──────── Excerpted data ────────

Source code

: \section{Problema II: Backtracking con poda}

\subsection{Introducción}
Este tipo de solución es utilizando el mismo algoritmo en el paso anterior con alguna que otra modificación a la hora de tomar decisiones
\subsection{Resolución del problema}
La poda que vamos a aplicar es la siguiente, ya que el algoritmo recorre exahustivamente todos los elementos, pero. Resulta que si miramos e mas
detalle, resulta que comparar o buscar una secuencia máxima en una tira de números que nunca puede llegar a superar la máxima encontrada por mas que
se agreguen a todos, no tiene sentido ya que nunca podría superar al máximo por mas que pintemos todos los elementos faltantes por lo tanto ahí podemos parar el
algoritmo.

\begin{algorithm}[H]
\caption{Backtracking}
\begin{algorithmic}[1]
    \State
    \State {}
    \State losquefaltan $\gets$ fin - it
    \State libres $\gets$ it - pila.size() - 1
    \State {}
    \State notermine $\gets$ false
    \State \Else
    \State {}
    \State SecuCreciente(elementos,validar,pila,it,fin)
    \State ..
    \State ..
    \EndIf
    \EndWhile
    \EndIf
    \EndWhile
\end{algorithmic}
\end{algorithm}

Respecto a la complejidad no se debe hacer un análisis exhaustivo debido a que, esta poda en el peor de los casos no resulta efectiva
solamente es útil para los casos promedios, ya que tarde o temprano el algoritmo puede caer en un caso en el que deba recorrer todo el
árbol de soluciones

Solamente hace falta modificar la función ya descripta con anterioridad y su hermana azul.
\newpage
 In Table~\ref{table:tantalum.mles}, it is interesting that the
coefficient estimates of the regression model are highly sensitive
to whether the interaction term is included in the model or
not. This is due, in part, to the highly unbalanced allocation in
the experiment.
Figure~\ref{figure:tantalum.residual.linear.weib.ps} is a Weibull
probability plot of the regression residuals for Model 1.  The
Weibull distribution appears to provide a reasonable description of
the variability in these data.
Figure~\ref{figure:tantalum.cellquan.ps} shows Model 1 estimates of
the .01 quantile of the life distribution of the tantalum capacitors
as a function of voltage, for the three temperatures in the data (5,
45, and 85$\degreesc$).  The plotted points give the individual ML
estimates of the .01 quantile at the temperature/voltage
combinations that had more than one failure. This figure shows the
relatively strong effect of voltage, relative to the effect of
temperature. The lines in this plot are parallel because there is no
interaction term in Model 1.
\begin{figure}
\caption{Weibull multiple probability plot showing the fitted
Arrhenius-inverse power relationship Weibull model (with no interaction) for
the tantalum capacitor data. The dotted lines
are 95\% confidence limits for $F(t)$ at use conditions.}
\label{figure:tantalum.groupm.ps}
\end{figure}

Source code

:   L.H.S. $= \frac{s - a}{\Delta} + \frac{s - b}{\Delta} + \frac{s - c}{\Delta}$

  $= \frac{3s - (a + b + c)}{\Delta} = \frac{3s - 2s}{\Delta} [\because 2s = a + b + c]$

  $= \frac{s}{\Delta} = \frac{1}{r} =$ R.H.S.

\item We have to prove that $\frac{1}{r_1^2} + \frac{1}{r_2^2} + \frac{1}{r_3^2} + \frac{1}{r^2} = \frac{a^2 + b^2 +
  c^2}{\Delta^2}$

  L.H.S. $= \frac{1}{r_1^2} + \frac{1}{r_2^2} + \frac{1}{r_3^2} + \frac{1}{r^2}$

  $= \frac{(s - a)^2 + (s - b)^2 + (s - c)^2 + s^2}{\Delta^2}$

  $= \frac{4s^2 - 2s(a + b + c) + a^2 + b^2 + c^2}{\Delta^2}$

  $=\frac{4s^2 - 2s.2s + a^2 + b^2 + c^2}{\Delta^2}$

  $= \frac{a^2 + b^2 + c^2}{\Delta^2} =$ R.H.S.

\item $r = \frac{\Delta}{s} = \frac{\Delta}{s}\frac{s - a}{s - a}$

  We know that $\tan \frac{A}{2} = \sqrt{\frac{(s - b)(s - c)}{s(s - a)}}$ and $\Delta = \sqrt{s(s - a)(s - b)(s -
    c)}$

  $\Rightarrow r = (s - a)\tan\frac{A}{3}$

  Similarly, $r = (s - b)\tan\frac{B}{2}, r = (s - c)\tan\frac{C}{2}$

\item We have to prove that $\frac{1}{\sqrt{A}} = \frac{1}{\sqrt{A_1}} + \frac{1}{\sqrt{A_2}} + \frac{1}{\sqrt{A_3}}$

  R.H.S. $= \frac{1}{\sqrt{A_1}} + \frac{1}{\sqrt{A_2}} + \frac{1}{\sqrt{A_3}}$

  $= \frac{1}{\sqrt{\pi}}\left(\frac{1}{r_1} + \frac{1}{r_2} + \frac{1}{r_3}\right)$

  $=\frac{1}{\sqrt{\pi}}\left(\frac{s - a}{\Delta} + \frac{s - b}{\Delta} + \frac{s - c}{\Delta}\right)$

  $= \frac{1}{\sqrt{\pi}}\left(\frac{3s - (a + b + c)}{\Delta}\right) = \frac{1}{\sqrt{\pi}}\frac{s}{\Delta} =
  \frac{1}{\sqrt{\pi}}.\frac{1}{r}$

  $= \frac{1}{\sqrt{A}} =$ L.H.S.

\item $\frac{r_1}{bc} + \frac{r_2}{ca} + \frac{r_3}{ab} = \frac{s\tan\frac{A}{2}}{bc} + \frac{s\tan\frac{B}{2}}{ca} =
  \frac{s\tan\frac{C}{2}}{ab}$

────────

* _Exercise_: Give back every line of the data exactly.

* _Expected output_:
Source code

: \section{Problema II: Backtracking con poda}

\subsection{Introducción}
Este tipo de solución es utilizando el mismo algoritmo en el paso anterior con alguna que otra modificación a la hora de tomar decisiones
\subsection{Resolución del problema}
La poda que vamos a aplicar es la siguiente, ya que el algoritmo recorre exahustivamente todos los elementos, pero. Resulta que si miramos e mas
detalle, resulta que comparar o buscar una secuencia máxima en una tira de números que nunca puede llegar a superar la máxima encontrada por mas que
se agreguen a todos, no tiene sentido ya que nunca podría superar al máximo por mas que pintemos todos los elementos faltantes por lo tanto ahí podemos parar el
algoritmo.

\begin{algorithm}[H]
\caption{Backtracking}
\begin{algorithmic}[1]
    \State
    \State {}
    \State losquefaltan $\gets$ fin - it
    \State libres $\gets$ it - pila.size() - 1
    \State {}
    \State notermine $\gets$ false
    \State \Else
    \State {}
    \State SecuCreciente(elementos,validar,pila,it,fin)
    \State ..
    \State ..
    \EndIf
    \EndWhile
    \EndIf
    \EndWhile
\end{algorithmic}
\end{algorithm}

Respecto a la complejidad no se debe hacer un análisis exhaustivo debido a que, esta poda en el peor de los casos no resulta efectiva
solamente es útil para los casos promedios, ya que tarde o temprano el algoritmo puede caer en un caso en el que deba recorrer todo el
árbol de soluciones

Solamente hace falta modificar la función ya descripta con anterioridad y su hermana azul.
\newpage
 In Table~\ref{table:tantalum.mles}, it is interesting that the
coefficient estimates of the regression model are highly sensitive
to whether the interaction term is included in the model or
not. This is due, in part, to the highly unbalanced allocation in
the experiment.
Figure~\ref{figure:tantalum.residual.linear.weib.ps} is a Weibull
probability plot of the regression residuals for Model 1.  The
Weibull distribution appears to provide a reasonable description of
the variability in these data.
Figure~\ref{figure:tantalum.cellquan.ps} shows Model 1 estimates of
the .01 quantile of the life distribution of the tantalum capacitors
as a function of voltage, for the three temperatures in the data (5,
45, and 85$\degreesc$).  The plotted points give the individual ML
estimates of the .01 quantile at the temperature/voltage
combinations that had more than one failure. This figure shows the
relatively strong effect of voltage, relative to the effect of
temperature. The lines in this plot are parallel because there is no
interaction term in Model 1.
\begin{figure}
\caption{Weibull multiple probability plot showing the fitted
Arrhenius-inverse power relationship Weibull model (with no interaction) for
the tantalum capacitor data. The dotted lines
are 95\% confidence limits for $F(t)$ at use conditions.}
\label{figure:tantalum.groupm.ps}
\end{figure}

Source code

:   L.H.S. $= \frac{s - a}{\Delta} + \frac{s - b}{\Delta} + \frac{s - c}{\Delta}$

  $= \frac{3s - (a + b + c)}{\Delta} = \frac{3s - 2s}{\Delta} [\because 2s = a + b + c]$

  $= \frac{s}{\Delta} = \frac{1}{r} =$ R.H.S.

\item We have to prove that $\frac{1}{r_1^2} + \frac{1}{r_2^2} + \frac{1}{r_3^2} + \frac{1}{r^2} = \frac{a^2 + b^2 +
  c^2}{\Delta^2}$

  L.H.S. $= \frac{1}{r_1^2} + \frac{1}{r_2^2} + \frac{1}{r_3^2} + \frac{1}{r^2}$

  $= \frac{(s - a)^2 + (s - b)^2 + (s - c)^2 + s^2}{\Delta^2}$

  $= \frac{4s^2 - 2s(a + b + c) + a^2 + b^2 + c^2}{\Delta^2}$

  $=\frac{4s^2 - 2s.2s + a^2 + b^2 + c^2}{\Delta^2}$

  $= \frac{a^2 + b^2 + c^2}{\Delta^2} =$ R.H.S.

\item $r = \frac{\Delta}{s} = \frac{\Delta}{s}\frac{s - a}{s - a}$

  We know that $\tan \frac{A}{2} = \sqrt{\frac{(s - b)(s - c)}{s(s - a)}}$ and $\Delta = \sqrt{s(s - a)(s - b)(s -
    c)}$

  $\Rightarrow r = (s - a)\tan\frac{A}{3}$

  Similarly, $r = (s - b)\tan\frac{B}{2}, r = (s - c)\tan\frac{C}{2}$

\item We have to prove that $\frac{1}{\sqrt{A}} = \frac{1}{\sqrt{A_1}} + \frac{1}{\sqrt{A_2}} + \frac{1}{\sqrt{A_3}}$

  R.H.S. $= \frac{1}{\sqrt{A_1}} + \frac{1}{\sqrt{A_2}} + \frac{1}{\sqrt{A_3}}$

  $= \frac{1}{\sqrt{\pi}}\left(\frac{1}{r_1} + \frac{1}{r_2} + \frac{1}{r_3}\right)$

  $=\frac{1}{\sqrt{\pi}}\left(\frac{s - a}{\Delta} + \frac{s - b}{\Delta} + \frac{s - c}{\Delta}\right)$

  $= \frac{1}{\sqrt{\pi}}\left(\frac{3s - (a + b + c)}{\Delta}\right) = \frac{1}{\sqrt{\pi}}\frac{s}{\Delta} =
  \frac{1}{\sqrt{\pi}}.\frac{1}{r}$

  $= \frac{1}{\sqrt{A}} =$ L.H.S.

\item $\frac{r_1}{bc} + \frac{r_2}{ca} + \frac{r_3}{ab} = \frac{s\tan\frac{A}{2}}{bc} + \frac{s\tan\frac{B}{2}}{ca} =
  \frac{s\tan\frac{C}{2}}{ab}$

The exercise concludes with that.